++++ TEXT SEGMENT ++++

Nina Skeime

Personal information
- Nationality: Norway
- Born: 21 May 1962 (age 64)

Sport
- Sport: Skiing
- Club: Kjelsås IL

World Cup career
- Seasons: 9 – (1982–1983, 1985–1991)
- Indiv. starts: 29
- Indiv. podiums: 0
- Team starts: 7
- Team podiums: 7
- Team wins: 0
- Overall titles: 0 – (16th in 1987)

Medal record
Women's cross-country skiing
Representing Norway
World Championships
| Silver medal – second place | 1987 Oberstdorf | 4 × 5 km relay |
| Bronze medal – third place | 1989 Lahti | 4 × 5 km relay |
Junior World Championships
| Gold medal – first place | 1981 Schonach | 3 × 5 km relay |

= Nina Skeime =

Norwegian cross-country skier

Nina Skeime Kostøl (born 21 May 1962) is a Norwegian former cross-country skier who competed from 1982 to 1991. She won two medals in the 4 × 5 km relay FIS Nordic World Ski Championships (silver: 1987, bronze: 1989).

Skeime's best individual career finish was sixth in the 10 km event at the 1987 FIS Nordic World Ski Championships in Oberstdorf.

==Cross-country skiing results==
All results are sourced from the International Ski Federation (FIS).

===World Championships===
- 2 medals – (1 silver, 1 bronze)

++++ MATERIAL SUPPLIED ++++

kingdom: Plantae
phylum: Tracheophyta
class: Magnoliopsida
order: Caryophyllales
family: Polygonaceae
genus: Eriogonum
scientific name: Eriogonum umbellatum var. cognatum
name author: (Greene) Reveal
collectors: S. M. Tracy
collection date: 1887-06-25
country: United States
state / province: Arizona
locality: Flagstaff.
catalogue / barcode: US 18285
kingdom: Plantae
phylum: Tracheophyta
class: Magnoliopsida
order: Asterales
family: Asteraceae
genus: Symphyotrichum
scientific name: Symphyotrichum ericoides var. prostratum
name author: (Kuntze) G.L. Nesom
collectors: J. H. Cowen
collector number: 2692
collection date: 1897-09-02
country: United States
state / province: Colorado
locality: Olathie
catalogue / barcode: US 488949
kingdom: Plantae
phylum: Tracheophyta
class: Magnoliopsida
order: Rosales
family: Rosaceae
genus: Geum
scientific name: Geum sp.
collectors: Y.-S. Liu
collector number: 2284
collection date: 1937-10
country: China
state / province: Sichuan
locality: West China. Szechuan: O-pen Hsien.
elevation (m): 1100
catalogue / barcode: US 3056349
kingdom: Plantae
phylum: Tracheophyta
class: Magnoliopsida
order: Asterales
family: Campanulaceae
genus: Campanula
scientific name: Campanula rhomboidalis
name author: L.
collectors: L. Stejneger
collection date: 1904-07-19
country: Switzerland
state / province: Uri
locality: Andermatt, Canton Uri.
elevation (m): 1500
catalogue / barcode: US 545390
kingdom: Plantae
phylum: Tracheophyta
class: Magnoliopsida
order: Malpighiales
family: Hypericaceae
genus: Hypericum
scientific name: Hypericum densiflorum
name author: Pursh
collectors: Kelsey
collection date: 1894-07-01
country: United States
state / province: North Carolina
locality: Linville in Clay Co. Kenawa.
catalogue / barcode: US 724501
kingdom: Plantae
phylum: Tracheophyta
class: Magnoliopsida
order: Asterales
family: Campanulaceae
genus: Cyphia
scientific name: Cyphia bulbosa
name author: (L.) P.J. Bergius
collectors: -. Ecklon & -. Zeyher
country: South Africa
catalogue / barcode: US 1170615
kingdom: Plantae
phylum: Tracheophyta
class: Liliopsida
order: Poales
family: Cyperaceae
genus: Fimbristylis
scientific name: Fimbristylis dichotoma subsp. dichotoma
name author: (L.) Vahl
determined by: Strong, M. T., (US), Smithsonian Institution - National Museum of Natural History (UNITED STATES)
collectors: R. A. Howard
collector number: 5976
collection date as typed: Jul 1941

++++

According to the text on Nina Skeime, what was her best individual career finish? The records play no part in this exercise.

Sixth in the 10 km event at the 1987 FIS Nordic World Ski Championships in Oberstdorf.